I have an appt with my MO tomorrow to recheck WBC count, so I will definitely press the issue. Today Pepcid worked when I took it, but as soon as I ate or drank anything else the heartburn came right back -- Pepcid box says not to take more than 2 in 24 hours, so I am planning to take it before bed to see if I can get some sleep. I will ask if he can give me a prescription for something. Have to work tomorrow -- this ought to be interesting.

Pam358

Welcome Kathy04, Kelly2013 and Axg - we are sorry you have to be here but glad you joined our support group. It's a great place to get support, vent frustrations to people who truly get it, provide support to each other, laugh, cry and a whole bunch of other stuff.

I, too, have a that drippy nose - annoying! I seem to move a box of Kleenex with Lotion from room to room with me.

I had some pain show up Thursday and continue through the weekend that I've had to keep taking Tylenol for - it seems to be a bone pain/heartburn combo. Thursday it was more in my chest and Friday more back pain that then went into my chest if I was sitting down and I had to walk around and stand up for awhile which made it better until the Tylenol had a chance to work. When I got on a Tylenol schedule it helped tremendously - seems worse in the evening. Just a couple more "good days" before treatment #2 on Wednesday.

Relocatedtarheel - you mentioned chemo on 10/24 and your hair appt on 11/5. I think for those of us doing AC they mention you may see hair loss somewhere about day 10-14 (I'm sure sometimes it's also later). Your hair appointment is scheduled for day 13 which of course is not a problem and it's right around the range and about the timing of when it might be falling out and you may have chosen that date for a specific reason. However, what caught my attention was your comment about your hair falling out being traumatic and that you wanted to be pro-active....so given the time frame you might be cutting "pro-active" close.

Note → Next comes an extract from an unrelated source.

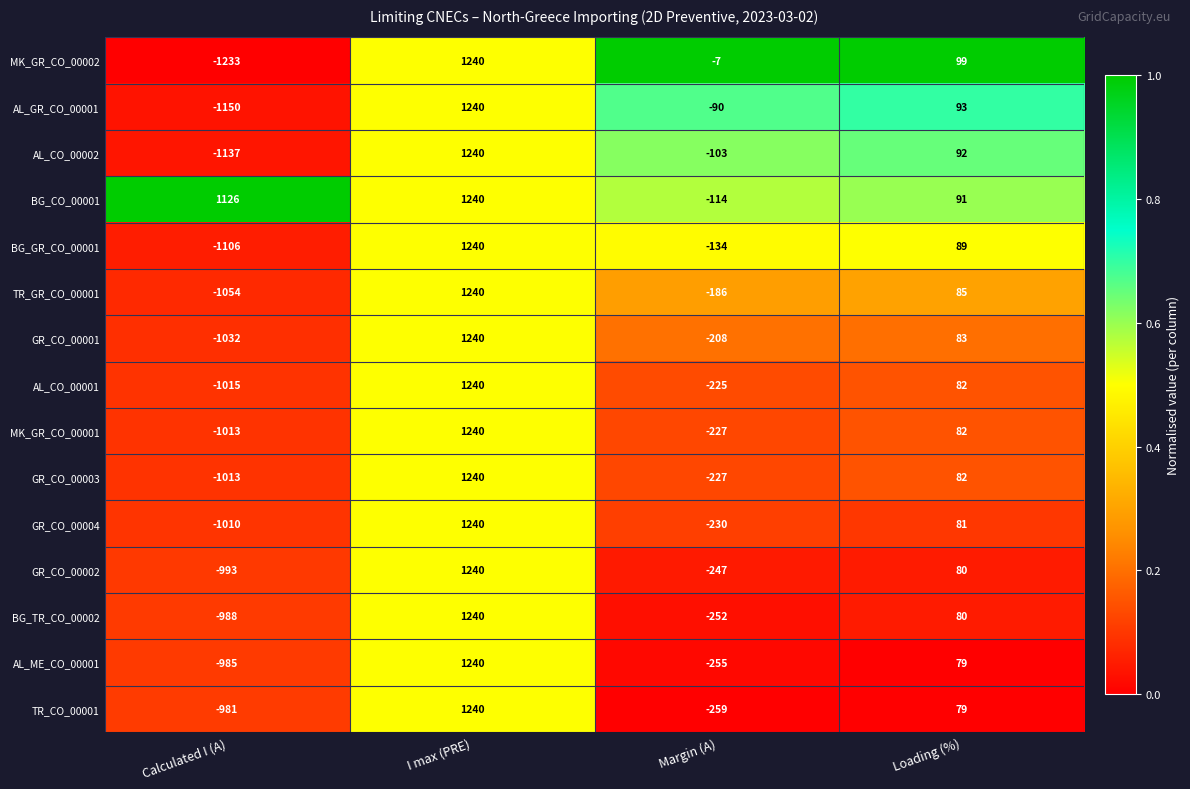

The value of BG_GR_CO_00001 at Margin (A) is -185. True or false?

False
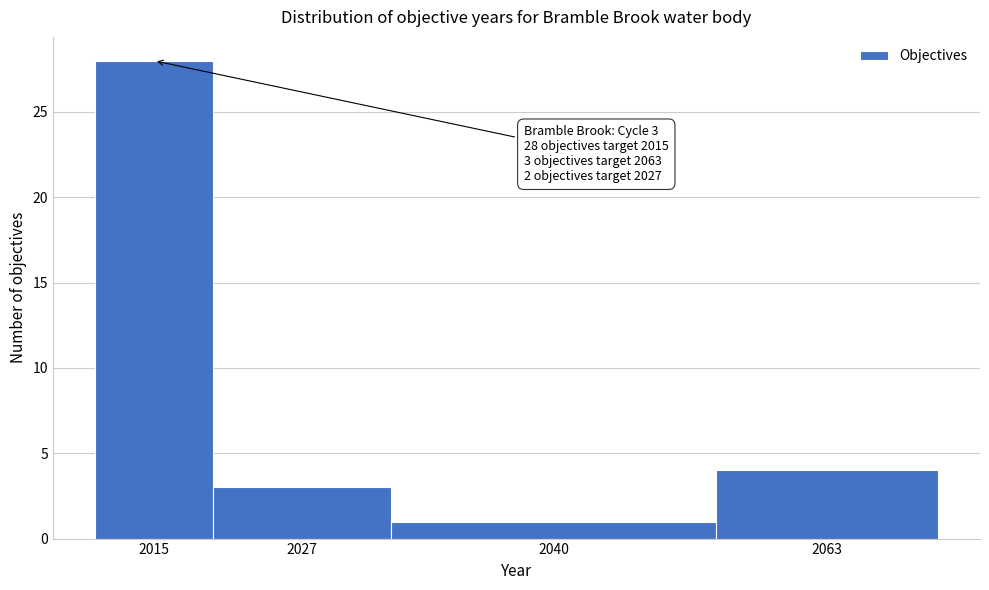

Reading left to right, list all the values displayed in this chart.

28	3	1	4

Direwolf - Good Luck with your port placement tomorrow!

Gramof2boys

Wow, I'm on day 3 of Neupogen injections and it is kicking my butt! I am taking Claritan, MO said to,but the pain in my clavicles is terrible. I took aleve and it helped some. Also I am sooooo tired. I never felt like this before the Neupogen, I go tomorrow to recheck my WBCs and I hope I don't have to do anymore. I was doing so well with my energy level and this has drained me. Also, I missed some family functions this weekend, I was told to skip because of my low count: ( Well another week down, everyone who has treatments this week, be strong and beat this monster!

kittykate78

Treatment really kicked my butt this week Actually fell asleep in the chair under 3 heated blankets! Really felt like they were draining my energy out and putting the chemo in. Also got my first "compromised immune illness" today. Bacterial pink eye in both eyes! Yay! Woke up this morning and couldn't even open my eyes because of the discharge. Swelling, redness, and pain, too. I went to an urgent care facility and got antibiotic drops. They told me I'll be contagious for at least 24 hours and have to avoid contact with my 15-month old. I know this is probably the first of many annoying bugs that are now able to get ahold of me, but this sucks. Sigh.